[WORK INSTRUCTION A]
Name every person listed in the photo caption at the top of the post about the music of Radio Caroline.
[WORK INSTRUCTION B]
In the post about the music of Radio Caroline, what length was the book finally bargained up to?

[EXCERPT PROVIDED]
+++
The Music of Radio Caroline (late 80s)

Chris Kennedy, John Bibby, Steve Conway (holding record), and Mike 'Coconut' Dixon in the Caroline studio on Christmas Day 1987

Comment from “Peter B” about Shiprocked – Life On The Waves With Radio Caroline

Loved the movie. Read this book and liked it. What a story. My only complaint was that music played such a small part of the story. If music so important to risk your life, at least give us play list. Songs listed were weak…no Clash, U2, Cure, Pfurs, Who, RStones etc. What gives?

Steve replies:

The above comment, which came in to me recently, raises a very valid point, and one that was indeed on my mind when the book came out.

The music played, and various music formats of Caroline have been a subject of huge debate over the years, not least amongst the presenters themselves, so I thought that rather than a quick reply to just Peter, it might be better going into more detail for a wider audience. So this post serves as both a reply to Peter’s question, and an introduction to some more detailed information that I will make available here over a period of time.

During Radio Caroline‘s long life, it went through many different musical phases, so much so that it could almost be regarded as different stations in its different eras (though, through continuity of Ronan O’Rahilly, the ships, and some staff members from era to era it was demonstrably the same operation). I know that in the 60s it was quite pop and chart orientated for a while, whereas during the 70s it was prog rock and album focused, but my own area of speciality would be how it sounded in the late 1980s, which was when I was personally involved.

To answer Peter’s question about music in the book, he is correct to say that as what we were doing was all “for the music” that it features surprisingly little in the text. It was not always thus – my first draft of the book was 220,000 words long, and the more polished version submitted for publication was 176,000 words, a portion of which documented in detail the day to day running of the music rotations under my control in 88/89, the long running disagreements between various factions of staff about what Caroline should be doing musically, and a number of behind the scenes changes I made to the standard 558 clock format in late 88 and early 89 to give the station more musical variety, and defuse some of the criticisms from staff uncomfortable with the tight formatting.

However, when the book was accepted for publication, I came face to face with some of the realities of commercial publishing – for a normal “trade paperback” which is what we eventually got, the ideal length would be 80,000 words, or roughly half of my already pared down first draft. In the end, we bargained it up to 90,000 words, but I still had to make pretty substantial cuts throughout the text of the book, losing many stories, and a great deal of repetitive comings and goings.

For this book, I really needed to keep the main bones of the two narrative stories I was telling intact – my own story of joining and growing as an individual, and the timeline of the series of events, disasters and recoveries that took Caroline from being a fully functioning, well run,  high power station when I joined, to a near deserted and silent hulk when we finally went aground on the Goodwin Sands. There was a lot of stuff I couldn’t afford to lose without disrupting the timeline, which made the cuts to the more general background stuff deeper still.
+++
[GIVEN RECORDS]

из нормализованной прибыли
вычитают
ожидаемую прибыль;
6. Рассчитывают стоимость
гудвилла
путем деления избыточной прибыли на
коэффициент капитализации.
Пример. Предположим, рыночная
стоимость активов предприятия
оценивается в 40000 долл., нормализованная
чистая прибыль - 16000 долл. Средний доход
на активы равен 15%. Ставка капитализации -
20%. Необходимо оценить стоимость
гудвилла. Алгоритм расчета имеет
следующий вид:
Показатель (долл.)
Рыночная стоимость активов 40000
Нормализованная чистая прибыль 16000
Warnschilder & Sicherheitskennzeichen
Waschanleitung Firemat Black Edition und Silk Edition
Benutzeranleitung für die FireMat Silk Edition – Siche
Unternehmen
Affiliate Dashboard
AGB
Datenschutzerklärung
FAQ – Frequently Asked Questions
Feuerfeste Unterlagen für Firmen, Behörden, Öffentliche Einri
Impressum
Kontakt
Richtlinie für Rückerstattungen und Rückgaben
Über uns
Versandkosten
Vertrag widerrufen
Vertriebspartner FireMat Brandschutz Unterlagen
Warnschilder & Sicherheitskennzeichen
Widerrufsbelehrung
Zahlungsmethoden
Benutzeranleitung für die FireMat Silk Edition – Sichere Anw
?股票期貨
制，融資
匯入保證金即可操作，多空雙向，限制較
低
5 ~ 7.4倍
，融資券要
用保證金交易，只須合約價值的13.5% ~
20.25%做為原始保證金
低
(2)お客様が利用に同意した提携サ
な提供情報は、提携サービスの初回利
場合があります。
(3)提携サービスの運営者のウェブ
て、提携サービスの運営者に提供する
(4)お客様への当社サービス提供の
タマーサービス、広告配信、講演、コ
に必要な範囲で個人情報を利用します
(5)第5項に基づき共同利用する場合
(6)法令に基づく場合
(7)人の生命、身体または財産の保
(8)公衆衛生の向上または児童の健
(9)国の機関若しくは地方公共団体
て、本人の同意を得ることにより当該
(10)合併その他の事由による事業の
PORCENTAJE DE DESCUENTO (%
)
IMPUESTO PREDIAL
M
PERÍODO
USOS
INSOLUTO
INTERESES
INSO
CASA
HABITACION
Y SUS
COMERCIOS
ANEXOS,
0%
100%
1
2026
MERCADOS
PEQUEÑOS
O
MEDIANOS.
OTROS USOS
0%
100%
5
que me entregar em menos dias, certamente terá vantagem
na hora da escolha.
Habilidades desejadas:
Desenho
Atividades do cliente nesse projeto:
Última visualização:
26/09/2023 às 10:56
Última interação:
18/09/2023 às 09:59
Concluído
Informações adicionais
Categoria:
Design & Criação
+++
[OUTPUT A]
Chris Kennedy, John Bibby, Steve Conway, and Mike 'Coconut' Dixon

[OUTPUT B]
90,000 words